Protists, for example, cause some of the most potent threats to humanity - malaria being an obvious example. Yet we currently know very little about the sheer diversity of the protists even in a sample of pond water from your average back garden. Genomics will help us to delve into this hidden biodiversity and discover answers to questions we never even knew we would have to ask.
This is just a brief foray into just some of the areas in which genomics has a huge impact on everyday life. That impact is only going to get bigger as genomics technologies continue to develop at an accelerating pace while decreasing in cost and increasing in throughput.
As exciting as all of this is, however, the technological advancement around genomics has been quicker than the public dialogue has had a chance to catch up. As much as the life science community has a role to play in developing these tools, we have a duty also to continue having an open dialogue that acknowledges fears around such technology, as well as the potential risks. There is a continuing debate over who owns genomic data, for example, which only becomes more complicated with the advent of legislation such as GDPR. The ethical considerations around using gene editing to combat a swathe of conditions, particularly in embryos, are far from clear cut.

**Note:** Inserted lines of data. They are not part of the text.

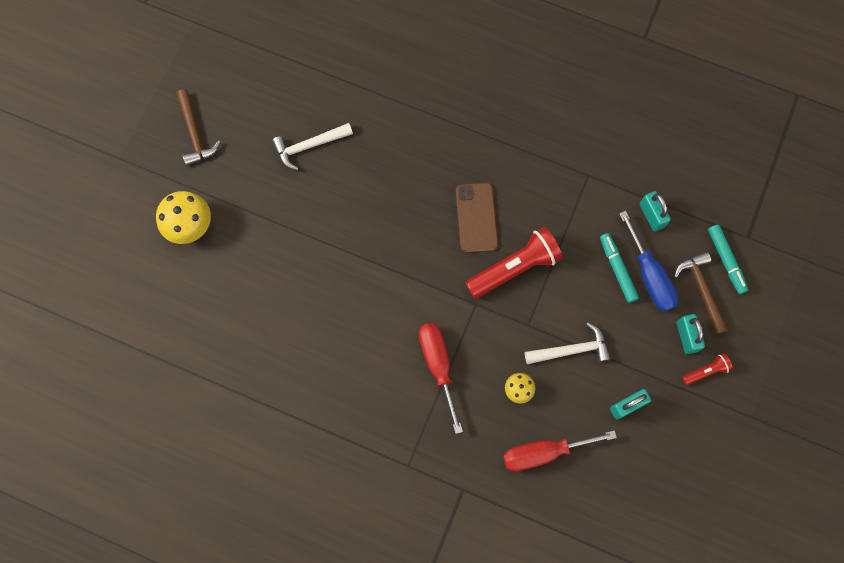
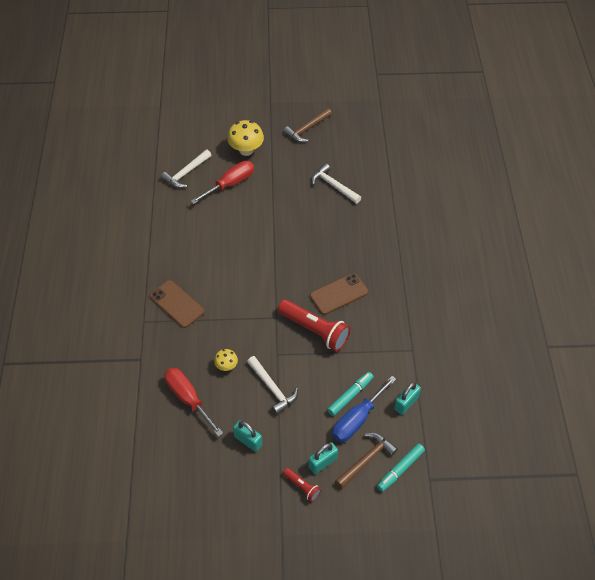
camera: 65 degrees right, 20 degrees down
(189, 320) = (186, 173): none -> white hammer
(401, 414) = (177, 304): none -> brown phone
(438, 365) = (221, 312): red screwdriver -> red screwdriver (230, 184)

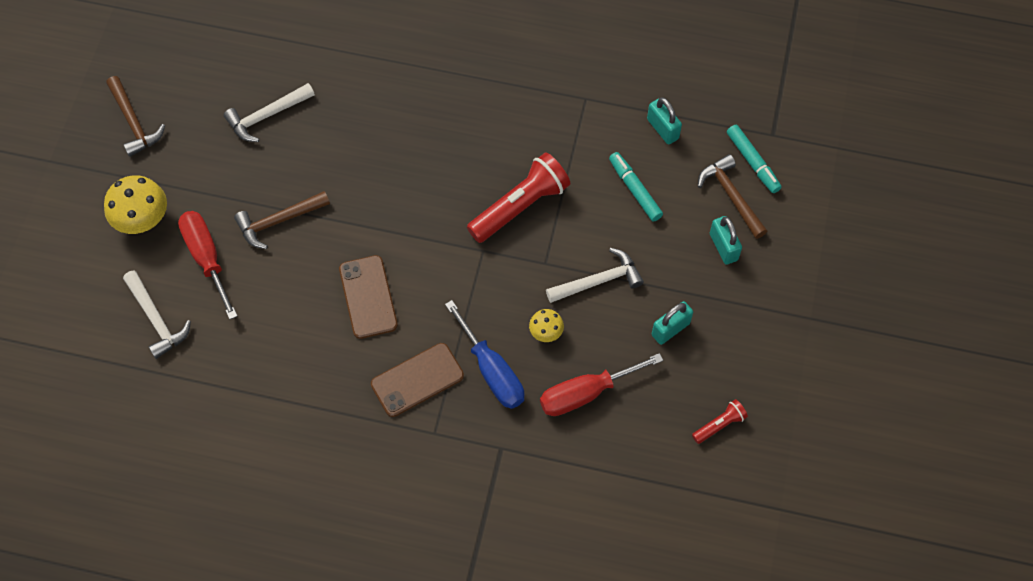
camera: 75 degrees left, 10 degrees up
(264, 210) = (278, 221): none -> brown hammer
(302, 487) = (751, 279): red flashlight -> red flashlight (719, 425)
(339, 294) = (468, 161): brown phone -> brown phone (368, 297)
(357, 419) = (671, 191): blue screwdriver -> blue screwdriver (492, 371)

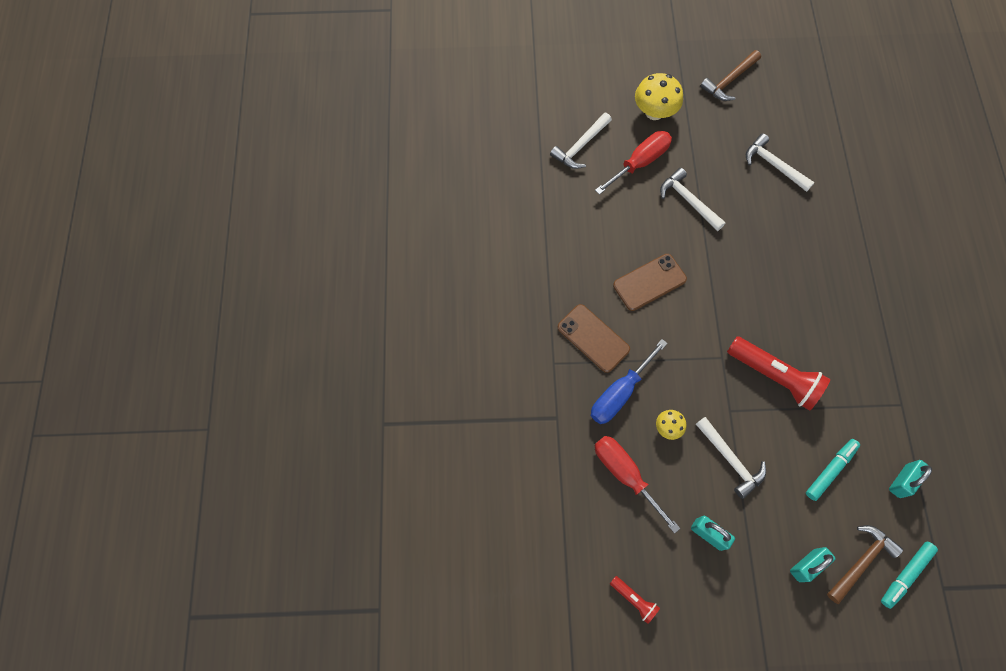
camera: 75 degrees right, 5 degrees up
(278, 221) = (688, 200): brown hammer -> white hammer

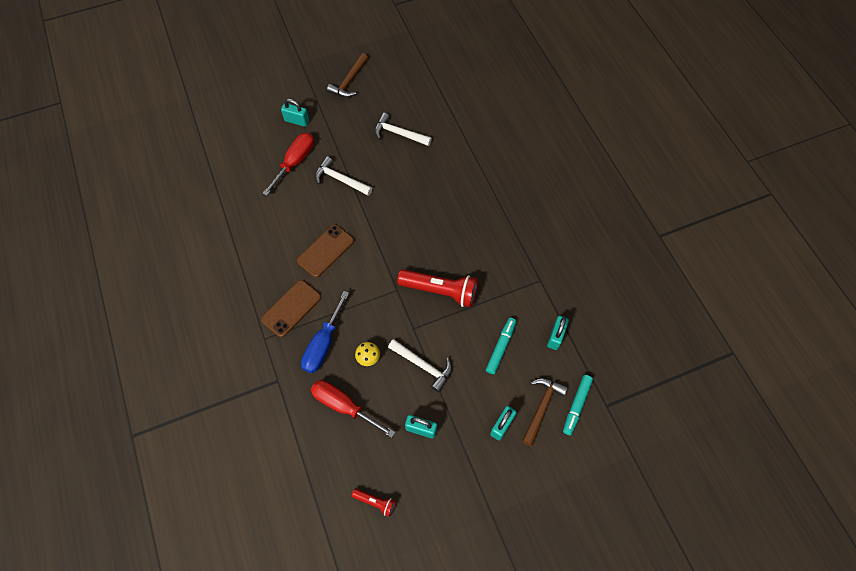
camera: 20 degrees left, 5 degrees down
(580, 146) = (244, 164): white hammer -> none
(593, 338) = (291, 308): brown phone -> brown phone turned 75 degrees counterclockwise
(654, 112) = (297, 121): yellow mushroom -> turquoise padlock

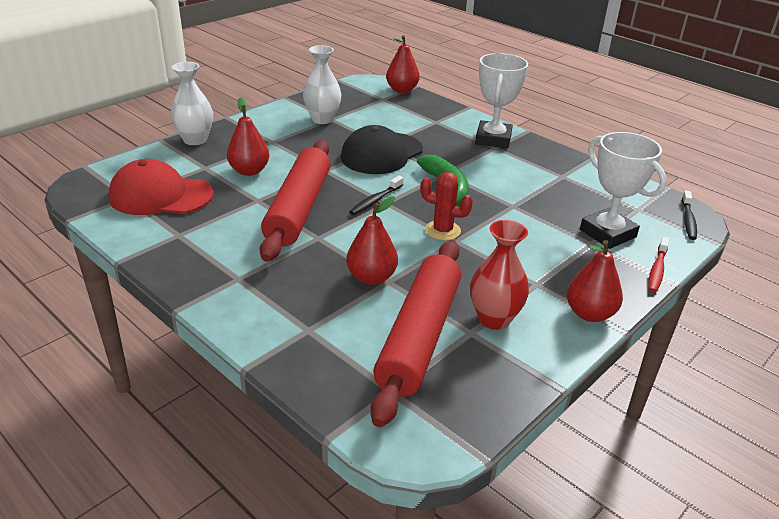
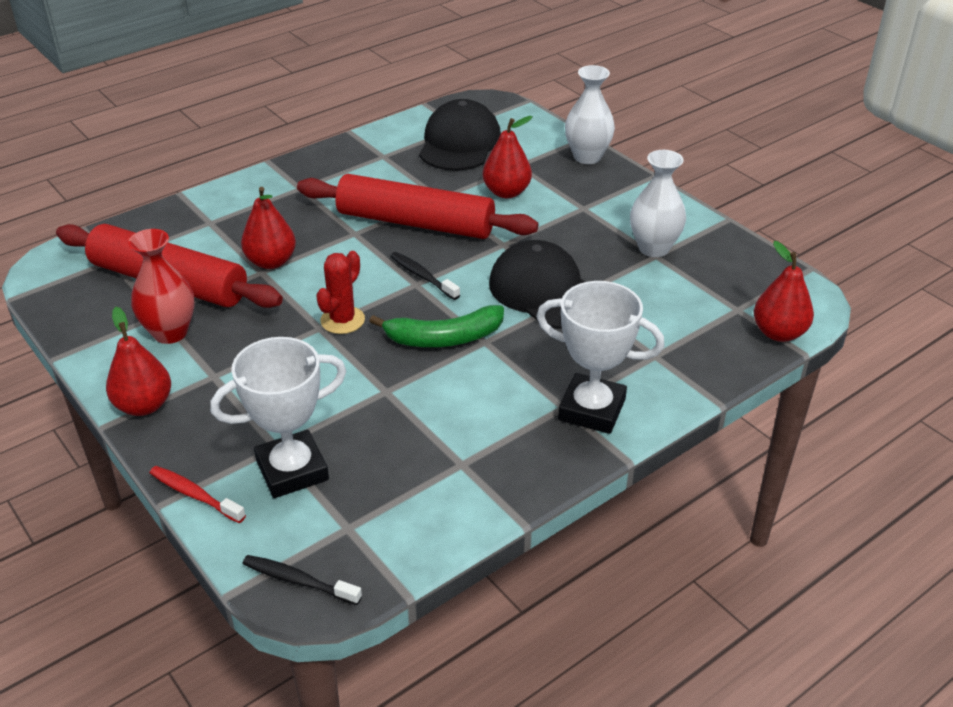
camera: 100 degrees right, 5 degrees up
(161, 195) = (459, 143): red cap -> black cap

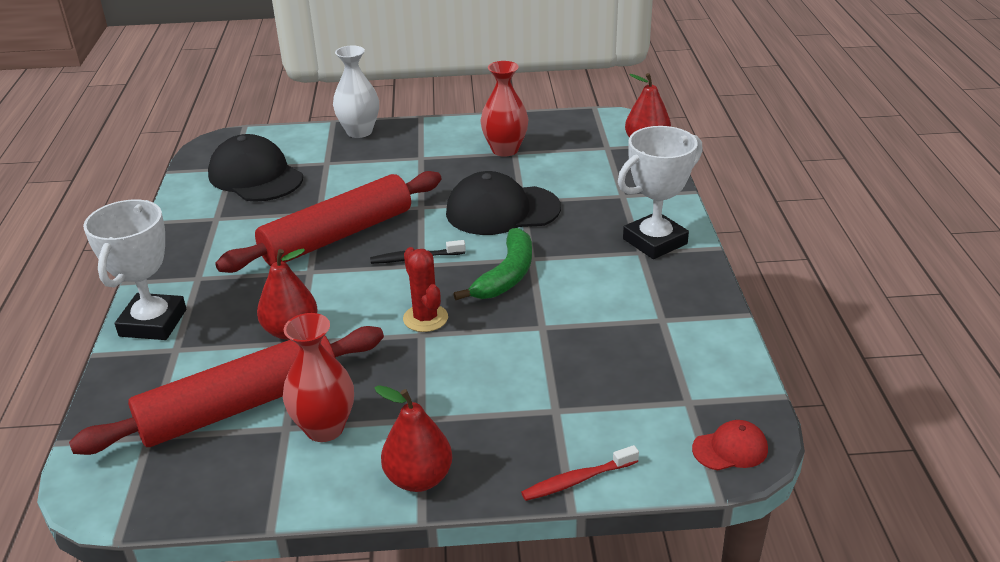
camera: 55 degrees left, 5 degrees down
(292, 470) = (594, 410): white trophy -> white trophy (153, 323)
(298, 580) = (730, 449): black toothbrush -> red cap
(506, 192) = (355, 181): red pear -> none
(653, 248) = (505, 150): white vase -> red vase

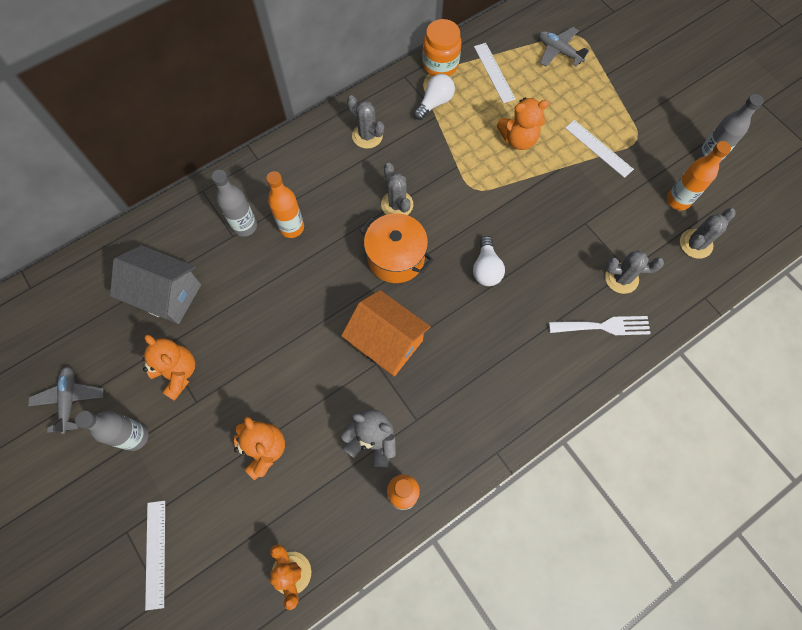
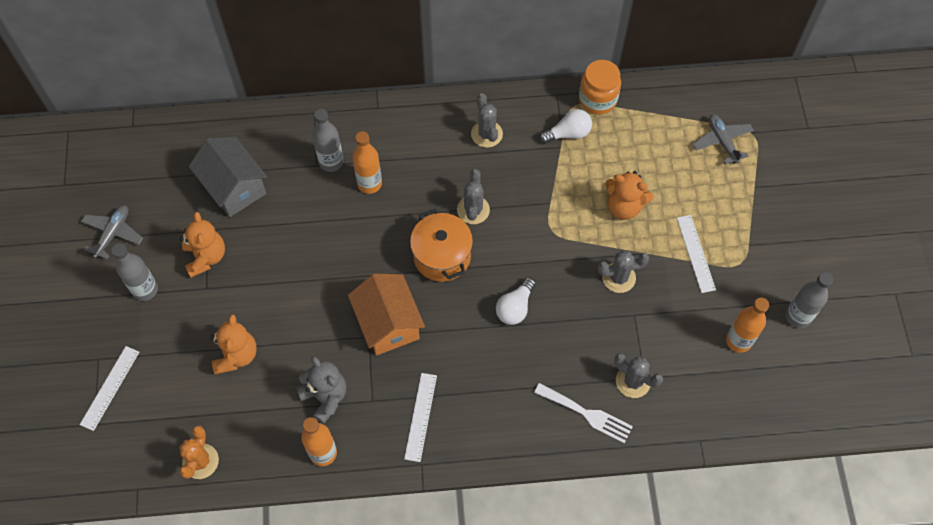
camera: 30 degrees right, 5 degrees down
(494, 72) = (644, 131): white ruler -> white ruler (420, 416)
(695, 244) = (726, 388): grey cactus -> grey cactus (618, 277)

For the general public, it’s important to note that genomics provides just one angle to hopefully improve lives, but it doesn’t involve gene editing the world around us to solve every problem. In many cases, changes to lifestyle, behaviours and business practices will continue to be most effective in the long run - and hopefully genomics will provide us with the knowledge to help inform those better decisions.
Indeed - with a greater understanding of the role our gut microbes have to play in nutrition, thanks in-part to genomics research, those decisions should eventually become much easier to make.
In a world in which the latest genome sequencing can already be carried out in real time for just a few hundred pounds, with work underway to plug a DNA sequencing machine into any smartphone, it’s exciting to think of what the coming decades might hold for genomics and how it can positively impact society.